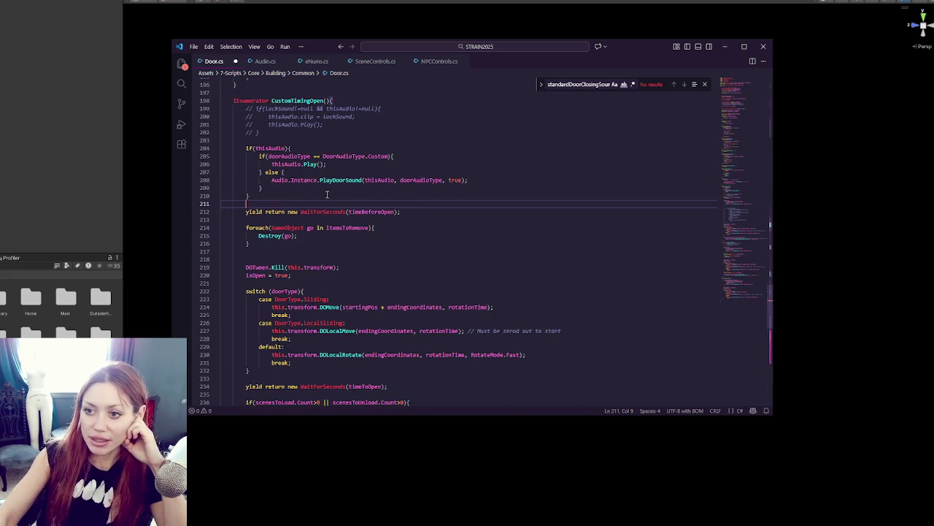
pyautogui.moveTo(308, 136); pyautogui.dragTo(246, 108)
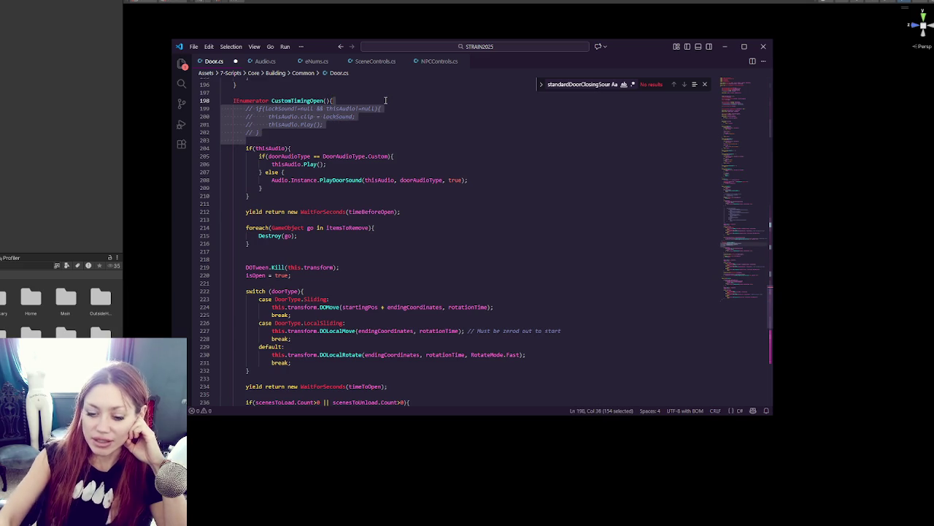
pyautogui.press('Delete')
pyautogui.click(305, 212)
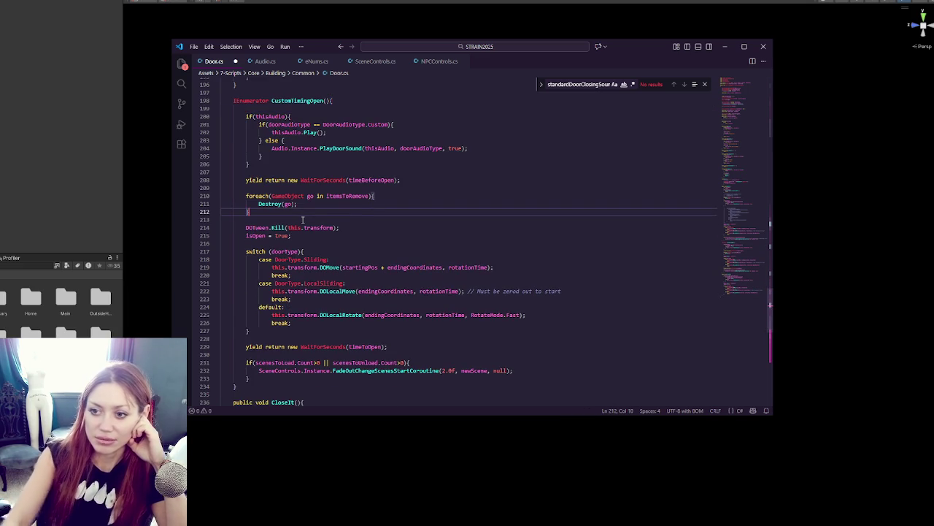
pyautogui.press('Delete')
# - Remove the commented-out FadeOut call on line 193 and the blank lines above the scene-loading check
pyautogui.scroll(2, 302, 220)
pyautogui.scroll(-5, 303, 220)
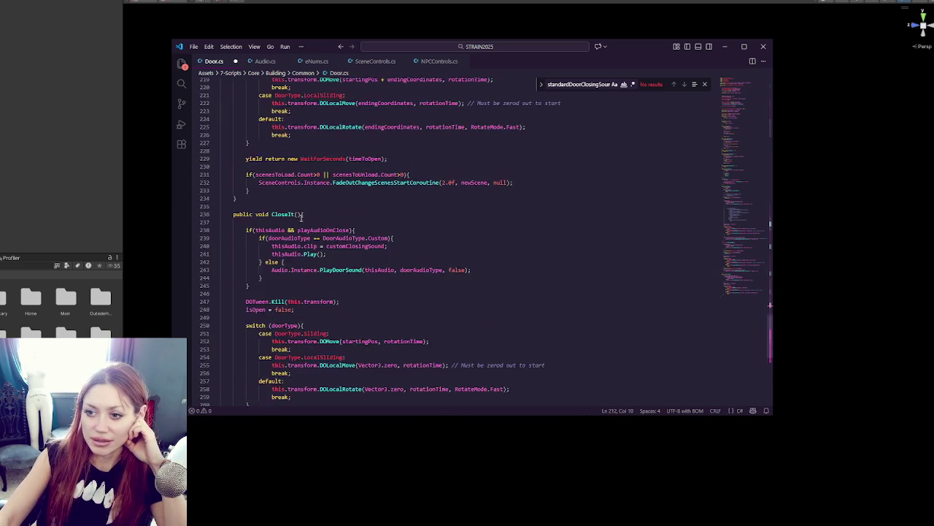
pyautogui.scroll(12, 303, 230)
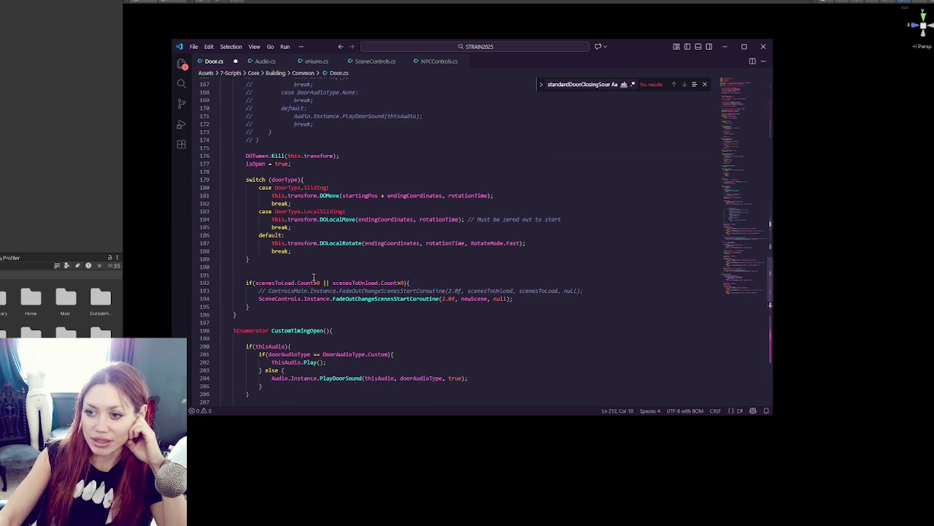
pyautogui.moveTo(623, 291); pyautogui.dragTo(626, 284)
pyautogui.press('BackSpace')
pyautogui.click(453, 268)
pyautogui.press('Delete')
pyautogui.press('Delete')
# - Delete the commented-out audio switch block and lockSound lines in OpenIt
pyautogui.scroll(6, 442, 273)
pyautogui.moveTo(350, 292); pyautogui.dragTo(358, 146)
pyautogui.press('BackSpace')
pyautogui.scroll(8, 360, 142)
pyautogui.moveTo(300, 248); pyautogui.dragTo(326, 217)
pyautogui.press('BackSpace')
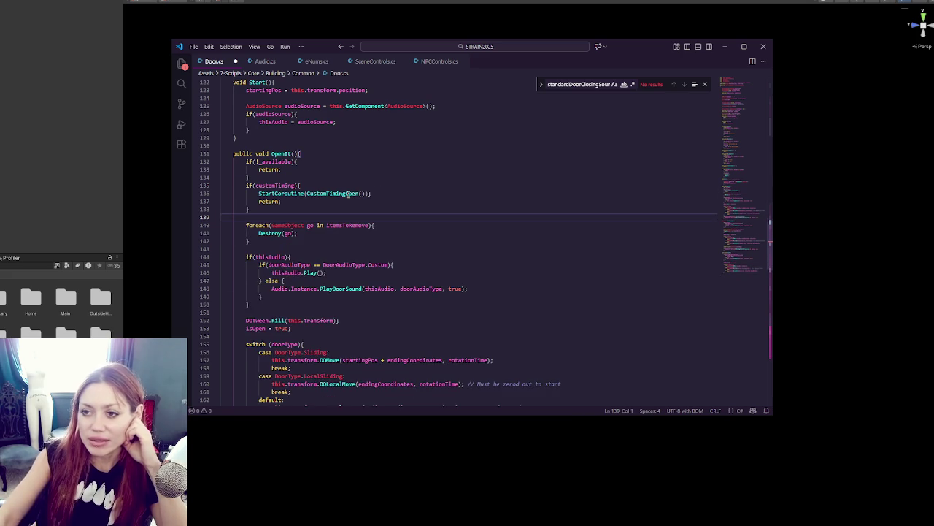
# - Undo to restore the commented lockSound lines in OpenIt above its foreach loop
pyautogui.scroll(5, 343, 219)
pyautogui.click(304, 301)
pyautogui.press('Return')
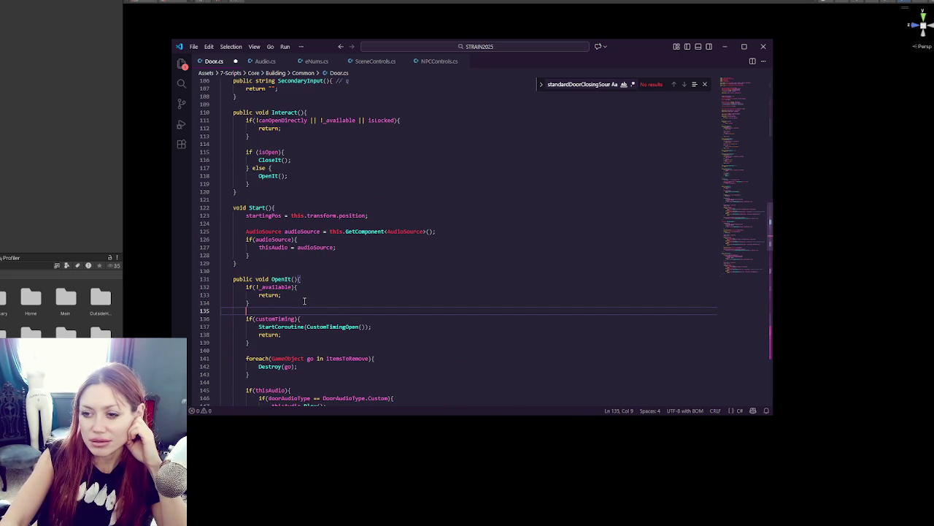
pyautogui.press('ctrl+z')
pyautogui.press('ctrl+z')
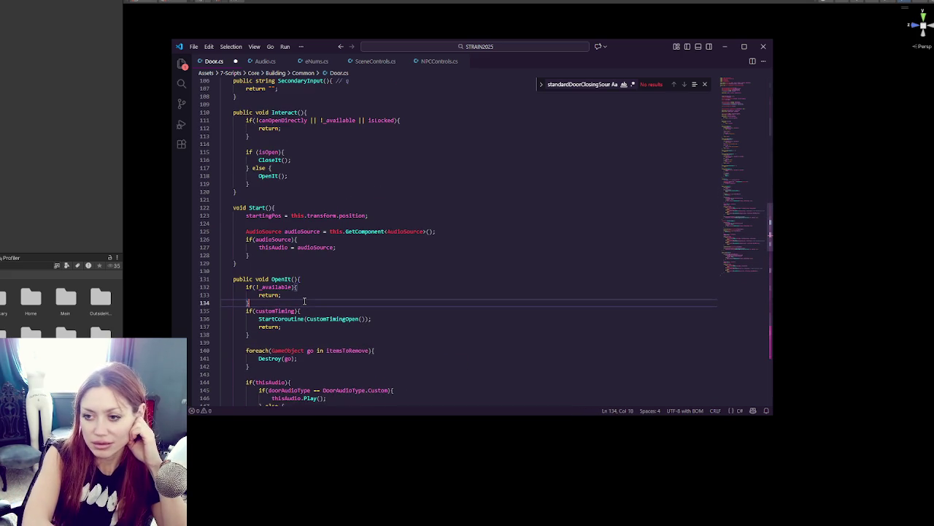
pyautogui.click(304, 301)
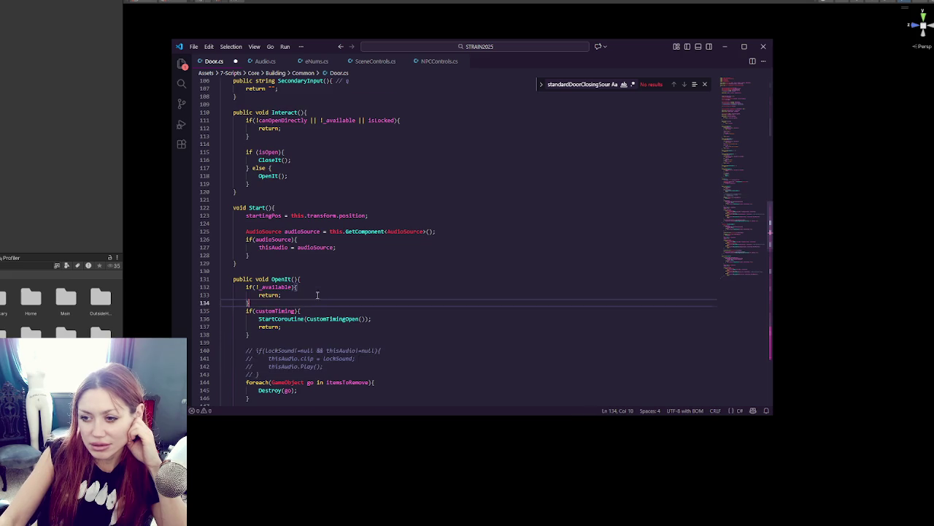
pyautogui.scroll(-3, 318, 295)
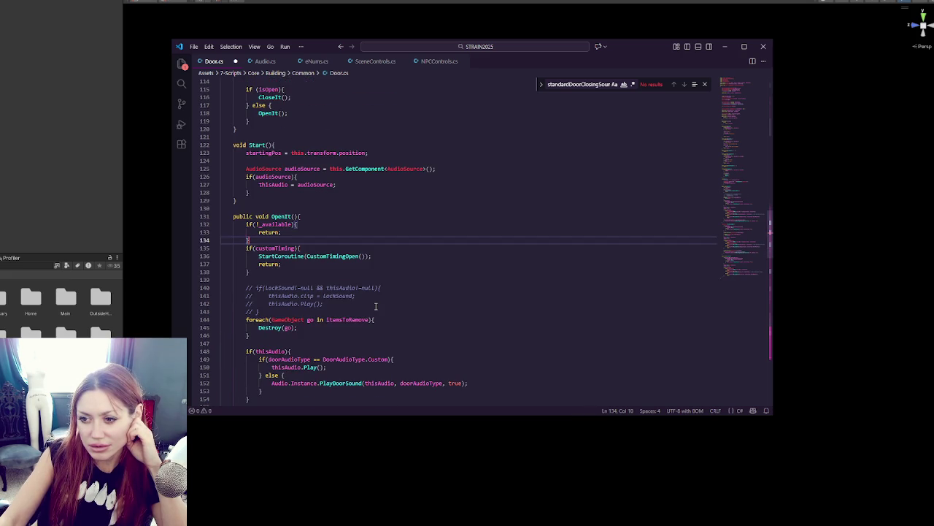
pyautogui.click(269, 288)
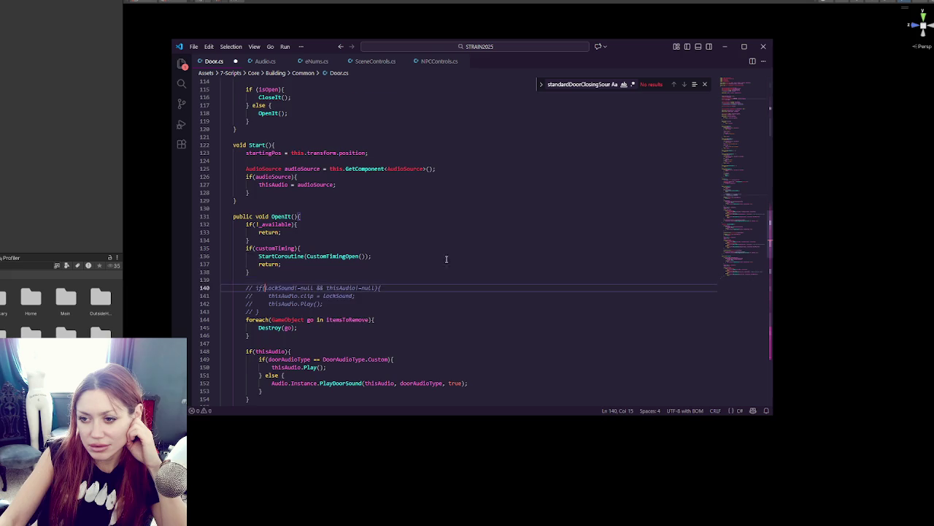
pyautogui.scroll(4, 468, 251)
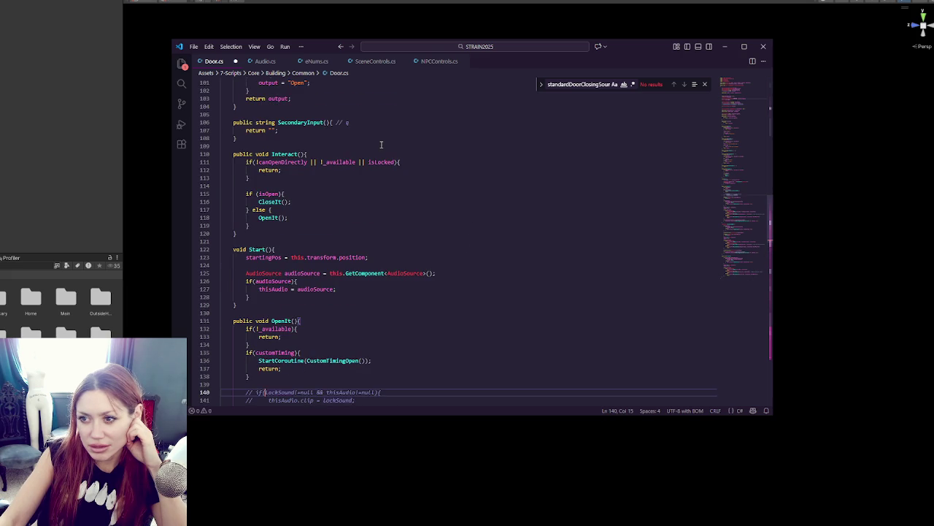
# - Add an if(isLocked){ } block after Interact's early exit and paste the lock sound code into it
pyautogui.scroll(-5, 346, 266)
pyautogui.moveTo(315, 286); pyautogui.dragTo(315, 256)
pyautogui.press('ctrl+c')
pyautogui.scroll(8, 315, 256)
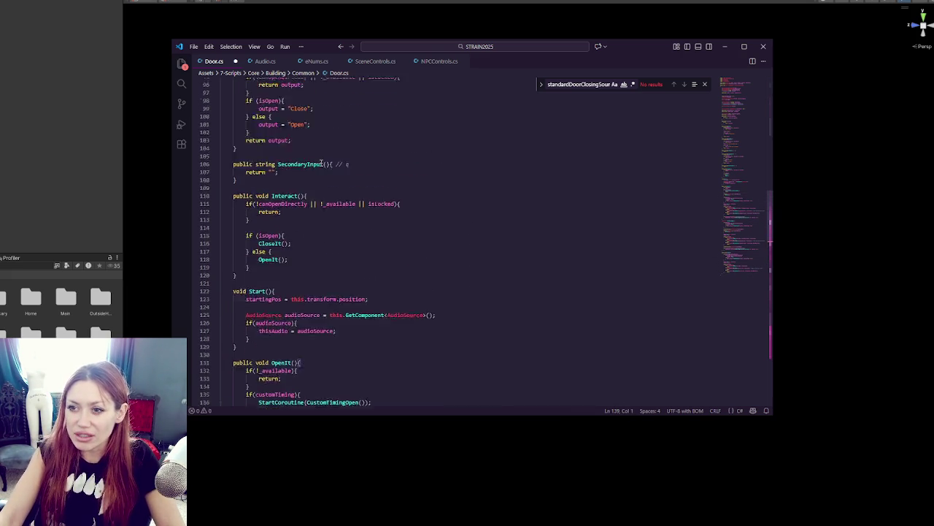
pyautogui.click(330, 218)
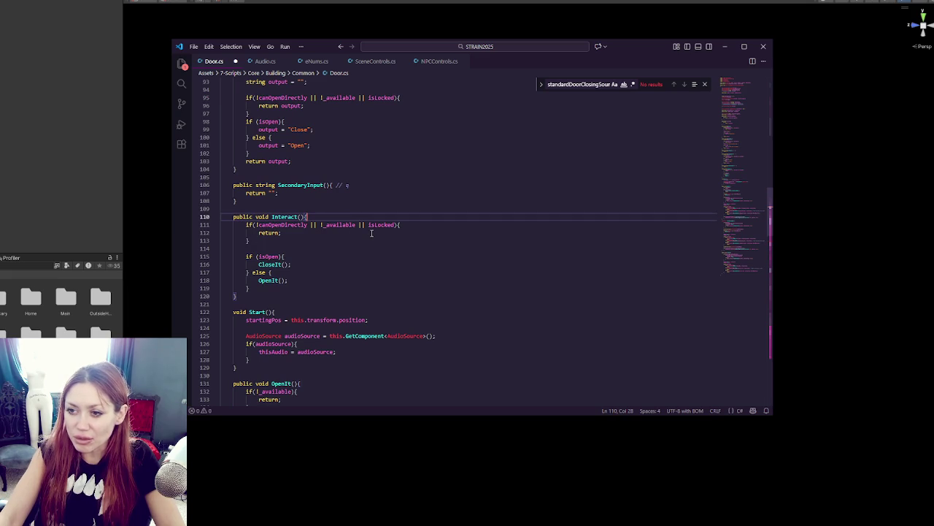
pyautogui.click(361, 232)
pyautogui.click(356, 240)
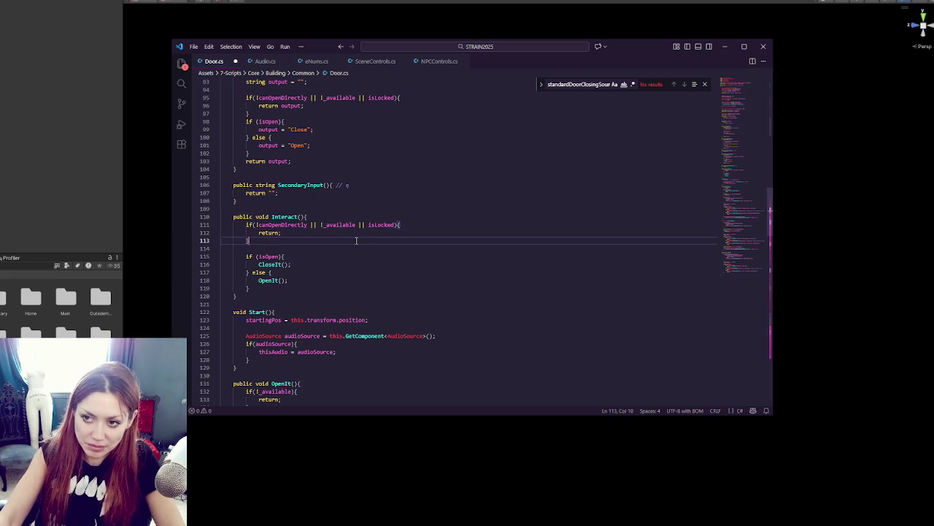
pyautogui.press('Return')
pyautogui.write('if(isLocked){')
pyautogui.press('Return')
pyautogui.press('Return')
pyautogui.press('ctrl+v')
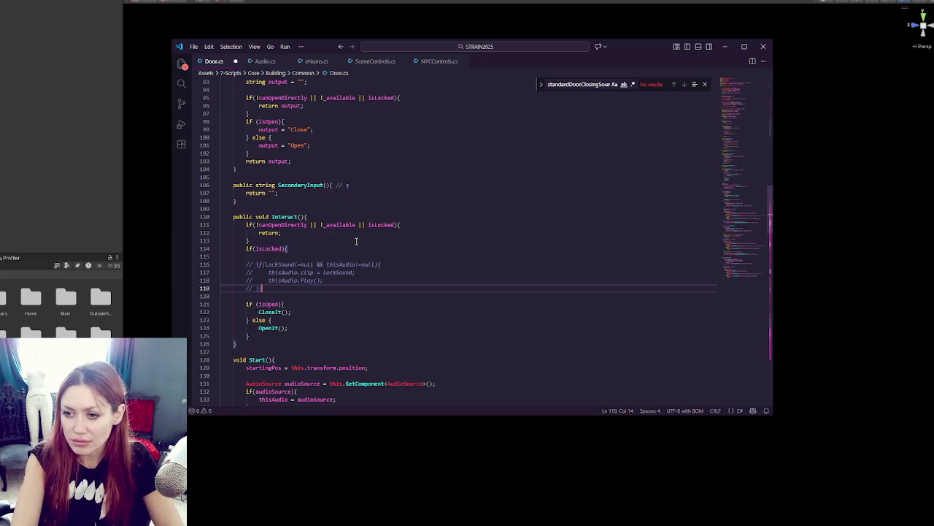
pyautogui.write('}')
pyautogui.press('Return')
pyautogui.write('}')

### Work required
Start with the line above containing "# - Remove the" and end with the line containing "# - Delete the". Set down that stretch exactly, without any pictures.

### Answer box
# - Remove the commented-out FadeOut call on line 193 and the blank lines above the scene-loading check
pyautogui.scroll(2, 302, 220)
pyautogui.scroll(-5, 303, 220)
pyautogui.scroll(12, 303, 230)
pyautogui.moveTo(623, 291); pyautogui.dragTo(626, 284)
pyautogui.press('BackSpace')
pyautogui.click(453, 268)
pyautogui.press('Delete')
pyautogui.press('Delete')
# - Delete the commented-out audio switch block and lockSound lines in OpenIt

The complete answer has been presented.